Research

Core Research Directions

Three interconnected research themes and four dedicated programs that translate industrial embodied intelligence into deployable systems—from dexterous manipulation and physics-informed manufacturing to human–machine collaboration.

Research Themes

RAIDS builds on three interconnected pillars in AI for industrial digital servitization.

  • Human-Robot Collaborative Manufacturing

    Mutual-cognitive collaboration, vision-language action models, mixed reality, and safe motion generation for human-centric smart manufacturing.

  • Smart Product-Service Systems

    Digital twins, intelligent design, and service-dominant logic toward adaptive, data-driven industrial product-service solutions.
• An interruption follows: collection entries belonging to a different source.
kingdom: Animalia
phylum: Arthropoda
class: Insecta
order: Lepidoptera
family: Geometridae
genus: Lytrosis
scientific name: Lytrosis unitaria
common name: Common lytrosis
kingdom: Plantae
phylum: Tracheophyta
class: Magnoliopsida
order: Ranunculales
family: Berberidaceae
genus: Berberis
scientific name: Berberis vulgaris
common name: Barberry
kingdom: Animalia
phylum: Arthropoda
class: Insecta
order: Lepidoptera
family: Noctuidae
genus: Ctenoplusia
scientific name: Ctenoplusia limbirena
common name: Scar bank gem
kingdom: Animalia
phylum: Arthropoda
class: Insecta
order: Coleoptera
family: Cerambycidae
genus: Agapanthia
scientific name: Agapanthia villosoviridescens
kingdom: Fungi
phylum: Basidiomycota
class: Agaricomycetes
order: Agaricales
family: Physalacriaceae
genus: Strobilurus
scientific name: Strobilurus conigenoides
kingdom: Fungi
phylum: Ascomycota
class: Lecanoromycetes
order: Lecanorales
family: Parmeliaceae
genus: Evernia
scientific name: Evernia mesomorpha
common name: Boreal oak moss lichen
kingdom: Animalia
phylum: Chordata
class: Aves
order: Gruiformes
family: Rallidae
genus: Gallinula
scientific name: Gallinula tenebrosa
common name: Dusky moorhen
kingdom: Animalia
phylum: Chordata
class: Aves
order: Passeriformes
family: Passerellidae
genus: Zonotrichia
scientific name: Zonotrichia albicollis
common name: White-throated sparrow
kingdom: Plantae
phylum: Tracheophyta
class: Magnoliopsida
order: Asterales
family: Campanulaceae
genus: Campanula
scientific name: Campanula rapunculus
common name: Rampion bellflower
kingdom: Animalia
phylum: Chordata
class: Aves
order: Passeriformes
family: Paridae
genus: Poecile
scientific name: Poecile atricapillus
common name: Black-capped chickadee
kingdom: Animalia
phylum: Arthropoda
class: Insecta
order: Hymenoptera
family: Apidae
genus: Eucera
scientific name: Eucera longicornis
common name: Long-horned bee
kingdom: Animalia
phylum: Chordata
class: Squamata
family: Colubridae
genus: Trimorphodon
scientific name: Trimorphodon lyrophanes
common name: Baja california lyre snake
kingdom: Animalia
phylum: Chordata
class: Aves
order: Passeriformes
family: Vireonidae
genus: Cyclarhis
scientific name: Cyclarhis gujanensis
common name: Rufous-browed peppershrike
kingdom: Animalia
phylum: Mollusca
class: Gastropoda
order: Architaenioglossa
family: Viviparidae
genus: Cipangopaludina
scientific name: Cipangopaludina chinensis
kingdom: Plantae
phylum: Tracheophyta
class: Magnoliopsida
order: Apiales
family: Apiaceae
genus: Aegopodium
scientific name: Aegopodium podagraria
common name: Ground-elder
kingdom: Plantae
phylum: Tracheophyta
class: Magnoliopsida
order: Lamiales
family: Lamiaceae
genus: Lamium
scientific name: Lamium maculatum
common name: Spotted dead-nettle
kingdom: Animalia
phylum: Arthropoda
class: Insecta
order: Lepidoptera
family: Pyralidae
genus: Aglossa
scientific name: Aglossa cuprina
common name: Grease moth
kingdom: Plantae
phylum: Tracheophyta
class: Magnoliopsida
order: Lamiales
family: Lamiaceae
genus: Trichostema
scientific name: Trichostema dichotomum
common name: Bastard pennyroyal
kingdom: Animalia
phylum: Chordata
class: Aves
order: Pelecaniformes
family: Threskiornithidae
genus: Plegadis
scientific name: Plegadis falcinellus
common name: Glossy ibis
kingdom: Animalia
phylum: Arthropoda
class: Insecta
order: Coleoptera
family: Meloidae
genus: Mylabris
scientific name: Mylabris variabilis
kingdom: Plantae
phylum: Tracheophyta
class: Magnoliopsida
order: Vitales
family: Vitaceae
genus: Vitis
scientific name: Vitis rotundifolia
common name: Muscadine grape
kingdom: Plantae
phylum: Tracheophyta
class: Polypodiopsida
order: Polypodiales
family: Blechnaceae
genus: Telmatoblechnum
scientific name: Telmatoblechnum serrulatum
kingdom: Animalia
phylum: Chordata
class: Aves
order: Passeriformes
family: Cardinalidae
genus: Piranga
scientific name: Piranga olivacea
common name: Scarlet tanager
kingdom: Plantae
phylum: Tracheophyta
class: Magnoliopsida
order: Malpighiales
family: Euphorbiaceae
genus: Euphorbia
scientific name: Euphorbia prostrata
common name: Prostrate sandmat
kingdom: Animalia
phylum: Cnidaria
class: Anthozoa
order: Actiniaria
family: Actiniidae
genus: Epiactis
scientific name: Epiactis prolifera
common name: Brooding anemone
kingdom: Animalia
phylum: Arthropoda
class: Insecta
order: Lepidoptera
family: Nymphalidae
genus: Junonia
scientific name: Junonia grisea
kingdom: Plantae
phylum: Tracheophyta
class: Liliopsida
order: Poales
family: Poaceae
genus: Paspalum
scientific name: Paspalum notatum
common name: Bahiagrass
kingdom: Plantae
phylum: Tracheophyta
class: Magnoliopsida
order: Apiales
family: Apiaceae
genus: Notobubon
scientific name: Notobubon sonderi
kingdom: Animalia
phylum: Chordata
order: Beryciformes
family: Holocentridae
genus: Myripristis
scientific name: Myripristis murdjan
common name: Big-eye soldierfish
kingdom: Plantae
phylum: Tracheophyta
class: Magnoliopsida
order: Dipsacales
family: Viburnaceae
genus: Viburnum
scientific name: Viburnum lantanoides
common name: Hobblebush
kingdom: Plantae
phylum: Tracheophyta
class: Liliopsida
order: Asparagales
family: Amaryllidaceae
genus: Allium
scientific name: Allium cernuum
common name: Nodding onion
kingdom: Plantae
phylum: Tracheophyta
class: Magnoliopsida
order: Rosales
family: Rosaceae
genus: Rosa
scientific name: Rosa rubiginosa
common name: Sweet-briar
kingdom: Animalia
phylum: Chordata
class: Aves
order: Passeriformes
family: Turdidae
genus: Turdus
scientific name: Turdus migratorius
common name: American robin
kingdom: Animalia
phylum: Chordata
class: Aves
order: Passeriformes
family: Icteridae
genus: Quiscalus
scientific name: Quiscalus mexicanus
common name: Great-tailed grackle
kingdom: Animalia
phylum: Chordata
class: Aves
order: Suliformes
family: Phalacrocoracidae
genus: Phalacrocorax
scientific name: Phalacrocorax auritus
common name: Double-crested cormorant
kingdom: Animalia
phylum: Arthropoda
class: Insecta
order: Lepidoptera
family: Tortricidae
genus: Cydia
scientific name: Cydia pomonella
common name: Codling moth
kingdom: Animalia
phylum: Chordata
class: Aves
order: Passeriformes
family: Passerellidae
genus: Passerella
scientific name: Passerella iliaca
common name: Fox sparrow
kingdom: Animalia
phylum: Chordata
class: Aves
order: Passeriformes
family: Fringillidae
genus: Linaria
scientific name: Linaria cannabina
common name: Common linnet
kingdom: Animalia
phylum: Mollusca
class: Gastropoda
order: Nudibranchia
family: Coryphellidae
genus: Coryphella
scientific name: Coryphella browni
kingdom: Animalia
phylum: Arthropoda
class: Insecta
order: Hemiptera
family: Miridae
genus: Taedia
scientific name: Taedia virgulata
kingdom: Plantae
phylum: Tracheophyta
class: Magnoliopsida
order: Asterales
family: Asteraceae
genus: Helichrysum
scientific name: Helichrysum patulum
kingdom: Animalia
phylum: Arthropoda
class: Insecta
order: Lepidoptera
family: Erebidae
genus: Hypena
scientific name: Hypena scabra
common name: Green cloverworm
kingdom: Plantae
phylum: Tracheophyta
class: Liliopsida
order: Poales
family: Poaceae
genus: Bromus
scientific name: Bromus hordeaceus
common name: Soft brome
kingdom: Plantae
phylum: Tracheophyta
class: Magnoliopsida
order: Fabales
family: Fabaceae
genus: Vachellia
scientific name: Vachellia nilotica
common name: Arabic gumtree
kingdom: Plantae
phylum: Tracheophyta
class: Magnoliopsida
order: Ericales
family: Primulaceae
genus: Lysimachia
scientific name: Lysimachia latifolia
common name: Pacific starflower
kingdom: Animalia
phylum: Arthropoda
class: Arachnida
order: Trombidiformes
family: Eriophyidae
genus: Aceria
  • Industrial Embodied Intelligence

    Embodied AI, contact-rich robot learning, and physics-informed methods that bridge perception, cognition, and execution on the factory floor.

Research Programs

Dedicated tracks translating our themes into deployable systems, platforms, and field demonstrations.

01

AeroDexter

  • Aerial dexterous manipulation
  • UAV–arm co-design
  • Contact-rich flight control
  • Embodied aerial intelligence

AeroDexter co-designs micro-UAVs with lightweight manipulators for contact-rich dexterous tasks in hard-to-reach spaces—unifying flight dynamics, force control, and embodied learning toward terrestrial-grade manipulation in free three-dimensional environments.

02

Cooland

  • Physics-Informed AI
  • Aerospace manufacturing
  • Human-in-the-Loop
  • Flexible production

COOLAND advances intelligent manufacturing for aerospace and high-end equipment through Physics-Informed AI and real-time physical field modeling. An operator-centric Human-in-the-Loop framework, paired with Intelligent Flexible Manufacturing, enables agile reconfiguration of assembly and machining lines.

03

Glovity

  • Dexterous manipulation
  • TeleX platform
  • Egocentric sensing
  • Skill transfer

Glovity develops precise, dexterous manipulation policies for contact-rich industrial tasks, and translates them through TeleX—proprietary egocentric sensing, multimodal capture, and learning pipelines that turn expert skill into deployable autonomy.

04

HumVe

  • Human-vehicle interaction
  • Advanced driver assistance
  • Foundation models
  • Multimodal perception

HumVe advances human–vehicle interaction for advanced driver assistance systems through large foundation models and cognitive reasoning. A human-centric AI framework, paired with real-time multimodal perception, enables vehicles to understand driver intent and environmental context, ensuring seamless and safe collaboration on the road.